A scientist overseeing COVID-19 vaccine trials expects a large US study to determine how effective AstraZeneca's experimental inoculation is, following confusing data from other trials released by the company and its partner Oxford University, as reported in This is Money.
"We feel very comfortable that we designed a really good trial in the US, where everybody's getting boosted in a uniform time, and we know what the dose is," said Larry Corey, co-leader of the US Coronavirus Vaccine Prevention Network, who helped design and is overseeing trials for the US government's Operation Warp Speed program.
Late last month, AstraZeneca released interim data from trials in the UK and Brazil showing a vastly divergent performance when its vaccine, AZD1222, was tested in two different dose combinations.
According to AstraZeneca, a small group of trial volunteers inadvertently received a half dose followed by a full dose, instead of the planned two full doses.

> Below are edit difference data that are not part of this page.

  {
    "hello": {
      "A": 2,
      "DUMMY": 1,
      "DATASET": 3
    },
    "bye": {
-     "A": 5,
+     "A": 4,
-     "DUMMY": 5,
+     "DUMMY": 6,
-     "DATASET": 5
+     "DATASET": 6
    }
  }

In that group, the vaccine proved to be 90% effective at preventing illness, but the larger group that received two full doses showed a 62% success rate.

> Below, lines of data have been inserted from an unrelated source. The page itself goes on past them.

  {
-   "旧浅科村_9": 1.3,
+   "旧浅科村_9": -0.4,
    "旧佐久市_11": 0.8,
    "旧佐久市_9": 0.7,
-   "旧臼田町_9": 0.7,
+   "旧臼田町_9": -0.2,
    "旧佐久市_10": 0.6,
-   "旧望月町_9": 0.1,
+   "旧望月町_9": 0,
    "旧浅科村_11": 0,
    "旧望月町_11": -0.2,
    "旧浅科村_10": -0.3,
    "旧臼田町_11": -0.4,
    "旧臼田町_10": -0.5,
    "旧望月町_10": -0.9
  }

The dosing in the UK trial "wasn't done correctly," Corey maintains, although he acknowledged that the dosing difference does not fully explain the variation in effectiveness seen in the UK and Brazilian trials.
"With the Oxford data…there's a lot of lack of uniformity in the schedule and the dose that makes interpretation of the results difficult at best," he said, but "my personal summation is that there seems to be effectiveness in [AZD1222] from this other trial that provides optimism that the current trial in the US will define that effectiveness."